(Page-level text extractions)

- Opening Delimiter -

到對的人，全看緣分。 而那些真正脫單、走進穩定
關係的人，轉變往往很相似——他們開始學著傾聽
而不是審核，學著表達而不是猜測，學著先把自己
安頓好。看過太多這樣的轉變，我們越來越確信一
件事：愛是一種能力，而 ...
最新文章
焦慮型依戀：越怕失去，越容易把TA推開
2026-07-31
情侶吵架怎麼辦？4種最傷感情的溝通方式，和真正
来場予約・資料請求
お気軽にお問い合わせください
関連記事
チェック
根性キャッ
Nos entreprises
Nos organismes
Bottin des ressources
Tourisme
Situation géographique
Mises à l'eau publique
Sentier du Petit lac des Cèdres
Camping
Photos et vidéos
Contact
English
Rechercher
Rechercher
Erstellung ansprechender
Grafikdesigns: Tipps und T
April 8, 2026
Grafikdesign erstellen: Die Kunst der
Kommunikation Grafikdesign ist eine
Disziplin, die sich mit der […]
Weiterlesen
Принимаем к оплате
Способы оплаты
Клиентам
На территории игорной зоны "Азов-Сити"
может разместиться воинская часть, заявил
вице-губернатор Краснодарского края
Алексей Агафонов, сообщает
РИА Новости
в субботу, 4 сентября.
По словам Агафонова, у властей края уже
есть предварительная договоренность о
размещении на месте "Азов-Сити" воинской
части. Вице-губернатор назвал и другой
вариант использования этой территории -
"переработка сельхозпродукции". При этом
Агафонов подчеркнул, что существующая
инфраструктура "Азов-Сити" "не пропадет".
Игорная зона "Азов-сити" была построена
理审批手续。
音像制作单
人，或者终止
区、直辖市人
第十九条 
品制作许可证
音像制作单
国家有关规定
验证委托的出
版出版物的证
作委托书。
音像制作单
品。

- Closing Delimiter -
- Opening Delimiter -

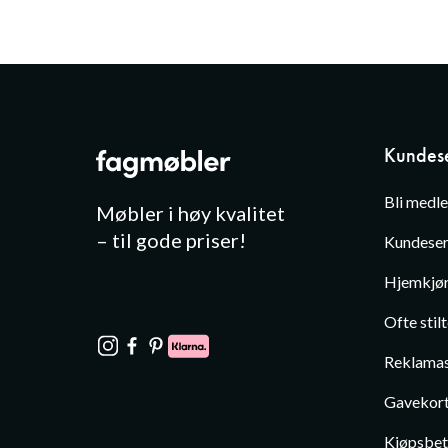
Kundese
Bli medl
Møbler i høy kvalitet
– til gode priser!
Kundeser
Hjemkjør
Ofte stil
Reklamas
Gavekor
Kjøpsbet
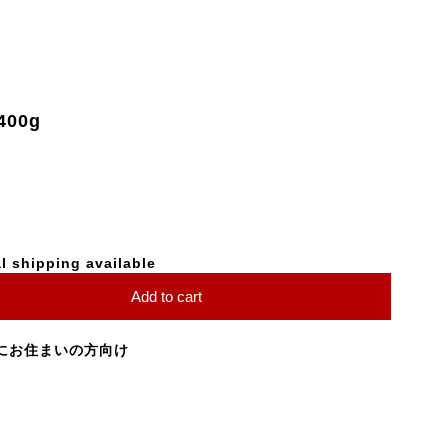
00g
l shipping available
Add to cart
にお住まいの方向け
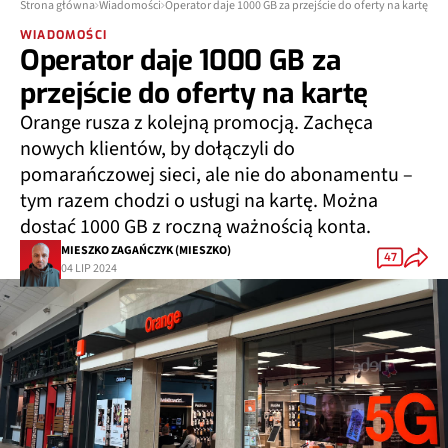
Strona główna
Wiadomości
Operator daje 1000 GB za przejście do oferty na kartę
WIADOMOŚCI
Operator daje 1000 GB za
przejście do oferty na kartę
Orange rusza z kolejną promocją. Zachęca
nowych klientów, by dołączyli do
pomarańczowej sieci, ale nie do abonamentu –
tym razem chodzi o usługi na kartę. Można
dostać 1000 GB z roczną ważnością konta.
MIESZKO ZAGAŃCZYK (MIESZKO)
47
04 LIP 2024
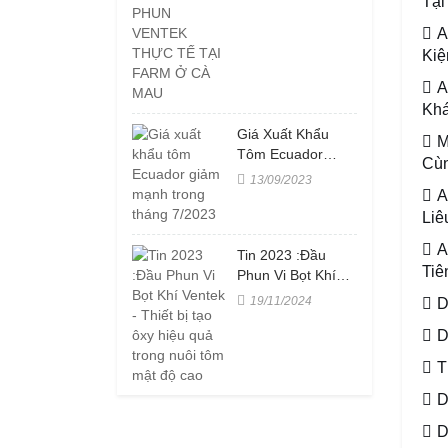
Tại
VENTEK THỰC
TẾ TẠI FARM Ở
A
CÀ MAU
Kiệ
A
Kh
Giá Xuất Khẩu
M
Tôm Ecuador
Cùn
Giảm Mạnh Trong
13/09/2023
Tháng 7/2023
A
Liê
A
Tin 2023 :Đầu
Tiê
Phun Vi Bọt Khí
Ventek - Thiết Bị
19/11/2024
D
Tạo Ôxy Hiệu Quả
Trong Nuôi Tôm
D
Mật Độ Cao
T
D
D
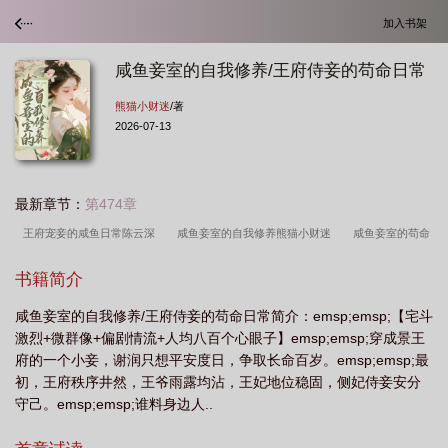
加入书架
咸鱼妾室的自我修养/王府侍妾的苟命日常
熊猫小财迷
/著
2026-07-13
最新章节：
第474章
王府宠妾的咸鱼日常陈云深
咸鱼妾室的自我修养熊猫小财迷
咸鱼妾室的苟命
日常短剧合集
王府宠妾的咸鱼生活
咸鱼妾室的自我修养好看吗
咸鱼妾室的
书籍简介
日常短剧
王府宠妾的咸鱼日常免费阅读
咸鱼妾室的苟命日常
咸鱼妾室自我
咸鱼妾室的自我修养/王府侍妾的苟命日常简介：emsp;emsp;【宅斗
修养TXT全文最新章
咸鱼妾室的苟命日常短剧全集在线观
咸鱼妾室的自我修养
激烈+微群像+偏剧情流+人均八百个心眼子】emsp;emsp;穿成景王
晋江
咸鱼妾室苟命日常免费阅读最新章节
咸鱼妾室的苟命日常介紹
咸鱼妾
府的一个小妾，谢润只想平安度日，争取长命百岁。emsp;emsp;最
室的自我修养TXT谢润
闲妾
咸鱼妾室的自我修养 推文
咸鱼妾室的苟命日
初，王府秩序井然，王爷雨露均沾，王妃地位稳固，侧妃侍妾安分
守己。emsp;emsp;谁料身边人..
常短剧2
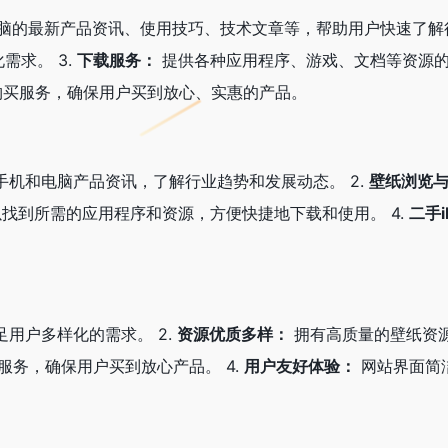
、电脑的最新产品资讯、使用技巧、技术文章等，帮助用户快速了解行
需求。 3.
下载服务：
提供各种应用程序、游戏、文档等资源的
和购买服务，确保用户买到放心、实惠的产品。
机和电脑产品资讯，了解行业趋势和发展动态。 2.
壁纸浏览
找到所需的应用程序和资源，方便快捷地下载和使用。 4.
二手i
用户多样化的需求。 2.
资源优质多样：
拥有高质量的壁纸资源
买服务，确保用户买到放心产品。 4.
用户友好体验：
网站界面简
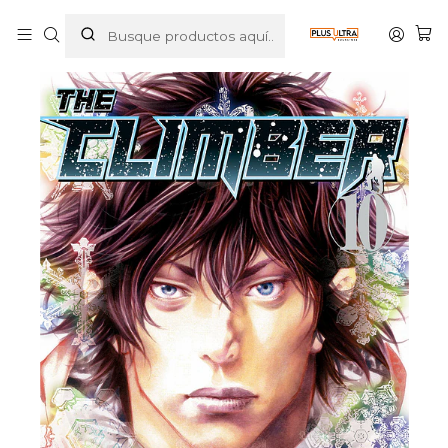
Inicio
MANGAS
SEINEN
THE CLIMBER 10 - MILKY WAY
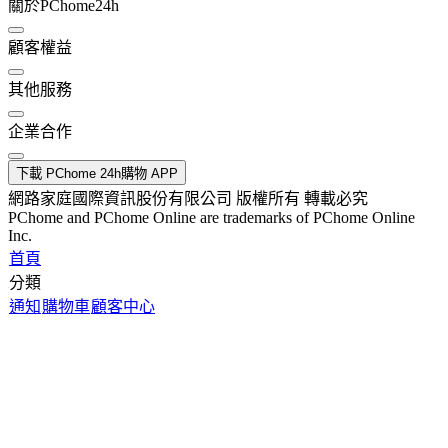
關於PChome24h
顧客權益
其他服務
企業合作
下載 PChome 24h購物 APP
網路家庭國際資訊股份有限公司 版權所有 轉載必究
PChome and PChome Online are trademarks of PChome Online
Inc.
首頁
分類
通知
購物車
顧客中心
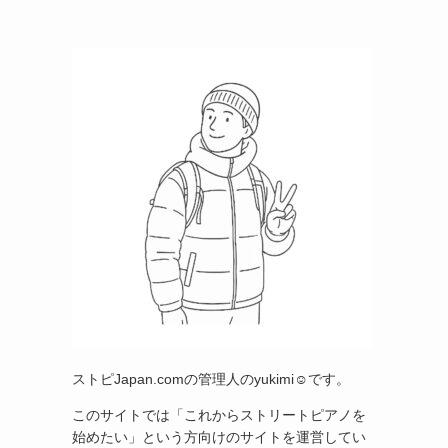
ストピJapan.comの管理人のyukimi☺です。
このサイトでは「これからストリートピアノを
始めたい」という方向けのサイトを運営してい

- Closing Delimiter -

**INSTRUCTIONS FOR THE TASK**
Answer with the number alone after tallying the lines of the entries above that contain the word "kartę".

**RESPONSE**
3